Records for this exercise:
-- -- --
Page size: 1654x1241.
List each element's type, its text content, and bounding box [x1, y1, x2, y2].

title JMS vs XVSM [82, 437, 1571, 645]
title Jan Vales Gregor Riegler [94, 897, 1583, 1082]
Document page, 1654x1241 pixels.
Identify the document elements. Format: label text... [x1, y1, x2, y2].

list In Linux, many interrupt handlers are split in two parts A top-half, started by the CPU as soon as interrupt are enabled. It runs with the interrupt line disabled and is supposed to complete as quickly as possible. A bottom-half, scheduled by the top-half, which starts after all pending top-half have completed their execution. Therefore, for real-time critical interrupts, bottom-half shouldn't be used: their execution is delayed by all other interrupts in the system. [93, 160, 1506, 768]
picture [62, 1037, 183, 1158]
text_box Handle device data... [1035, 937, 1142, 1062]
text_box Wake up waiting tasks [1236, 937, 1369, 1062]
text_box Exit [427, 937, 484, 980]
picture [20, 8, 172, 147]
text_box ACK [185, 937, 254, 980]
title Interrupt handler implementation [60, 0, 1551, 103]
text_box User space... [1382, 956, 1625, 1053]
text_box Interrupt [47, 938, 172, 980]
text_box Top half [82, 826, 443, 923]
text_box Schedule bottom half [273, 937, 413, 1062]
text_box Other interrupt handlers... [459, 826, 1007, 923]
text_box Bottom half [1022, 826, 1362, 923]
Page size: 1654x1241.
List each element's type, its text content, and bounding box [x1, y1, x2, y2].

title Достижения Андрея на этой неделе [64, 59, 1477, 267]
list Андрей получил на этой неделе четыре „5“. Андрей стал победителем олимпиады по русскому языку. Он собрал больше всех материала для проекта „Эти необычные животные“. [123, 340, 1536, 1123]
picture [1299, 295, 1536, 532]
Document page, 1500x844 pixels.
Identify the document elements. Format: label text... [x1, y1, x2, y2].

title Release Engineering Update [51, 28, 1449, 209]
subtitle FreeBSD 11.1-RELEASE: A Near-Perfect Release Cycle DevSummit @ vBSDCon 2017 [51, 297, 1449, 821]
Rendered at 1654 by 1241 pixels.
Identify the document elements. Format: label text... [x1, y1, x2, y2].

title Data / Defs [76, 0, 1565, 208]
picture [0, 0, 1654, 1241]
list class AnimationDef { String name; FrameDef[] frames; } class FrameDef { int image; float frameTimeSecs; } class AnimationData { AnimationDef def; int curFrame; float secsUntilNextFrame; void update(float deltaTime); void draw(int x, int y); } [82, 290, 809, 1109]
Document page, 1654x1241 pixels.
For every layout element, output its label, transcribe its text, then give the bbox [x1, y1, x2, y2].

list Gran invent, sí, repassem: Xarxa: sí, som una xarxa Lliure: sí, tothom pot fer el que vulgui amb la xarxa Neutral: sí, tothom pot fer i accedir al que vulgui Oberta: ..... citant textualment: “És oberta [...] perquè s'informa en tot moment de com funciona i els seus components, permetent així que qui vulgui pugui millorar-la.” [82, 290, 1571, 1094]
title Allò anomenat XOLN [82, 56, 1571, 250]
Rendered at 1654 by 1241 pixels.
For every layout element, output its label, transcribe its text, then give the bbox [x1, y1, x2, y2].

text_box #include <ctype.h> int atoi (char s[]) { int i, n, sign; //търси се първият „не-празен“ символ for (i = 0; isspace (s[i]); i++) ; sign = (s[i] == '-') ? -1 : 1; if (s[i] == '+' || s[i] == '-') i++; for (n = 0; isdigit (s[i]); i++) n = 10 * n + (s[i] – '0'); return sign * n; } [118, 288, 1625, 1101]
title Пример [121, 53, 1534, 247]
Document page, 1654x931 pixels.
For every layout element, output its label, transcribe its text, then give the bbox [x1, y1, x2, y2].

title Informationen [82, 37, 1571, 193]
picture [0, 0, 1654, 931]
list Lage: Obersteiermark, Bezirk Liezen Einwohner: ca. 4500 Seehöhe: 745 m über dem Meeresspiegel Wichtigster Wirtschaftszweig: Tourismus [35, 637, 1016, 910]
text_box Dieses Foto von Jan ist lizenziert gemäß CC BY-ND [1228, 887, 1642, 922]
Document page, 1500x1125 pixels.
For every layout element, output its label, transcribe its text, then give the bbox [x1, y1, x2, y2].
-- -- --
Exercise details:
Please write out every line of the records above as a numbered list, leaving out the blank lines.

Problem solution:
1. Page size: 1654x1241.
2. List each element's type, its text content, and bounding box [x1, y1, x2, y2].
3. title JMS vs XVSM [82, 437, 1571, 645]
4. title Jan Vales Gregor Riegler [94, 897, 1583, 1082]
5. Document page, 1654x1241 pixels.
6. Identify the document elements. Format: label text... [x1, y1, x2, y2].
7. list In Linux, many interrupt handlers are split in two parts A top-half, started by the CPU as soon as interrupt are enabled. It runs with the interrupt line disabled and is supposed to complete as quickly as possible. A bottom-half, scheduled by the top-half, which starts after all pending top-half have completed their execution. Therefore, for real-time critical interrupts, bottom-half shouldn't be used: their execution is delayed by all other interrupts in the system. [93, 160, 1506, 768]
8. picture [62, 1037, 183, 1158]
9. text_box Handle device data... [1035, 937, 1142, 1062]
10. text_box Wake up waiting tasks [1236, 937, 1369, 1062]
11. text_box Exit [427, 937, 484, 980]
12. picture [20, 8, 172, 147]
13. text_box ACK [185, 937, 254, 980]
14. title Interrupt handler implementation [60, 0, 1551, 103]
15. text_box User space... [1382, 956, 1625, 1053]
16. text_box Interrupt [47, 938, 172, 980]
17. text_box Top half [82, 826, 443, 923]
18. text_box Schedule bottom half [273, 937, 413, 1062]
19. text_box Other interrupt handlers... [459, 826, 1007, 923]
20. text_box Bottom half [1022, 826, 1362, 923]
21. Page size: 1654x1241.
22. List each element's type, its text content, and bounding box [x1, y1, x2, y2].
23. title Достижения Андрея на этой неделе [64, 59, 1477, 267]
24. list Андрей получил на этой неделе четыре „5“. Андрей стал победителем олимпиады по русскому языку. Он собрал больше всех материала для проекта „Эти необычные животные“. [123, 340, 1536, 1123]
25. picture [1299, 295, 1536, 532]
26. Document page, 1500x844 pixels.
27. Identify the document elements. Format: label text... [x1, y1, x2, y2].
28. title Release Engineering Update [51, 28, 1449, 209]
29. subtitle FreeBSD 11.1-RELEASE: A Near-Perfect Release Cycle DevSummit @ vBSDCon 2017 [51, 297, 1449, 821]
30. Rendered at 1654 by 1241 pixels.
31. Identify the document elements. Format: label text... [x1, y1, x2, y2].
32. title Data / Defs [76, 0, 1565, 208]
33. picture [0, 0, 1654, 1241]
34. list class AnimationDef { String name; FrameDef[] frames; } class FrameDef { int image; float frameTimeSecs; } class AnimationData { AnimationDef def; int curFrame; float secsUntilNextFrame; void update(float deltaTime); void draw(int x, int y); } [82, 290, 809, 1109]
35. Document page, 1654x1241 pixels.
36. For every layout element, output its label, transcribe its text, then give the bbox [x1, y1, x2, y2].
37. list Gran invent, sí, repassem: Xarxa: sí, som una xarxa Lliure: sí, tothom pot fer el que vulgui amb la xarxa Neutral: sí, tothom pot fer i accedir al que vulgui Oberta: ..... citant textualment: “És oberta [...] perquè s'informa en tot moment de com funciona i els seus components, permetent així que qui vulgui pugui millorar-la.” [82, 290, 1571, 1094]
38. title Allò anomenat XOLN [82, 56, 1571, 250]
39. Rendered at 1654 by 1241 pixels.
40. For every layout element, output its label, transcribe its text, then give the bbox [x1, y1, x2, y2].
41. text_box #include <ctype.h> int atoi (char s[]) { int i, n, sign; //търси се първият „не-празен“ символ for (i = 0; isspace (s[i]); i++) ; sign = (s[i] == '-') ? -1 : 1; if (s[i] == '+' || s[i] == '-') i++; for (n = 0; isdigit (s[i]); i++) n = 10 * n + (s[i] – '0'); return sign * n; } [118, 288, 1625, 1101]
42. title Пример [121, 53, 1534, 247]
43. Document page, 1654x931 pixels.
44. For every layout element, output its label, transcribe its text, then give the bbox [x1, y1, x2, y2].
45. title Informationen [82, 37, 1571, 193]
46. picture [0, 0, 1654, 931]
47. list Lage: Obersteiermark, Bezirk Liezen Einwohner: ca. 4500 Seehöhe: 745 m über dem Meeresspiegel Wichtigster Wirtschaftszweig: Tourismus [35, 637, 1016, 910]
48. text_box Dieses Foto von Jan ist lizenziert gemäß CC BY-ND [1228, 887, 1642, 922]
49. Document page, 1500x1125 pixels.
50. For every layout element, output its label, transcribe its text, then give the bbox [x1, y1, x2, y2].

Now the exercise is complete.